First we will move 8 to the right sides:

==> 3 l 5x-3l = 3

Now divide by 3:

==> l 5x-3 l = 1

Now we have two cases:

case(1):

(5x-3)= 1

==> 5x = 4

**==> x= 4/5**

Case(2):

-(5x-3) = 1

==> -5x + 3 = 1

==> -5x = -2

**==> x= 2/5**

**==> x= { 4/5, 2/5}**

We'll solve the module in ths way:

3 l 5x-3 l + 8 = 11

We'll subtract 8 both sides first :

3 l 5x-3 l = 11-8

3 l 5x-3 l = 3

We'll divide by 3:

l 5x-3 l = 1

We'll get 2 cases to solve:

1) We'll impose the constraint of absolute value:

5x - 3 for 5x - 3>=0

5x>=3

x>=3/5

Now, we'll solve the equation:

5x - 3 = 1

We'll add 3 both sides:

5x = 4

x = 4/5

The value of x belongs to the interval of admissible values:

[3/5 , +inf.)

2) -5x + 3 for 5x - 3<0

5x<3

x<3/5

Now, we'll solve the equation:

-5x + 3 = 1

We'll subtract 3 both sides:

-5x = -2

We'll divide by -5:

x = 2/5

Since the value of x belongs to the interval of admissible values, x = 2/5 is also a root of the given equation.

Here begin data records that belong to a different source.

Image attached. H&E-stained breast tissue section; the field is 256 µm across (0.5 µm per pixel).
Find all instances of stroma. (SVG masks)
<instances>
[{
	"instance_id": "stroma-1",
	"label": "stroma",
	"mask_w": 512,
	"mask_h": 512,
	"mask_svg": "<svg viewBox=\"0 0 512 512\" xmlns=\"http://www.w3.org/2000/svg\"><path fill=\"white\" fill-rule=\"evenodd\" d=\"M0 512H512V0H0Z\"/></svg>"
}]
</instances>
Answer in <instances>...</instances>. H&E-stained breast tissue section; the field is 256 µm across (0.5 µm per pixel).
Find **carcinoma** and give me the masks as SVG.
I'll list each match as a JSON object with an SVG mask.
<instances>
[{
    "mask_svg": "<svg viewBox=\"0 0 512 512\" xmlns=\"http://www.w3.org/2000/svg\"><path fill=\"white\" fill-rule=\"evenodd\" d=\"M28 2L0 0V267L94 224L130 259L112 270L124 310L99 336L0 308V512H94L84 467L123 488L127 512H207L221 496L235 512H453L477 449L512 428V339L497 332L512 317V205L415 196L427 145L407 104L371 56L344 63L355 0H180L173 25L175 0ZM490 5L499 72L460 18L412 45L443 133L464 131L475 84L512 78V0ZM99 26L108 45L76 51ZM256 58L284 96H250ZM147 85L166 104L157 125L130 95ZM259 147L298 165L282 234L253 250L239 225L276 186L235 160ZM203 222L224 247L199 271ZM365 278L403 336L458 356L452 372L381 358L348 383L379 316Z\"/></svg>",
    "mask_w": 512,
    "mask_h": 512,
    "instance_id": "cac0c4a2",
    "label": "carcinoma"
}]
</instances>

**The roots of the equation are: {2/5 ; 4/5}.**

3|5x-3| +8 = 11.

Subtract 8 from both sides:

3|5x-3| = 11-8 = 3.

3|5x-3| = 3

Divide 3 :

|5x-3| = 3/3 = 1.

Therefore , when 5x-3 > 0 , |5x-3| = 1 implies 5x-3 = 1 , Or 5x = 4. Or x = 4/5.

When 5x-3 < 0, then |5x-3| = 1 implies 3-5x = 1. Or 3-1 = 5x . Or 5x = 2. Or x = 2/5.

Therefore the solutions are x = 4/5 . Or x= 2/5.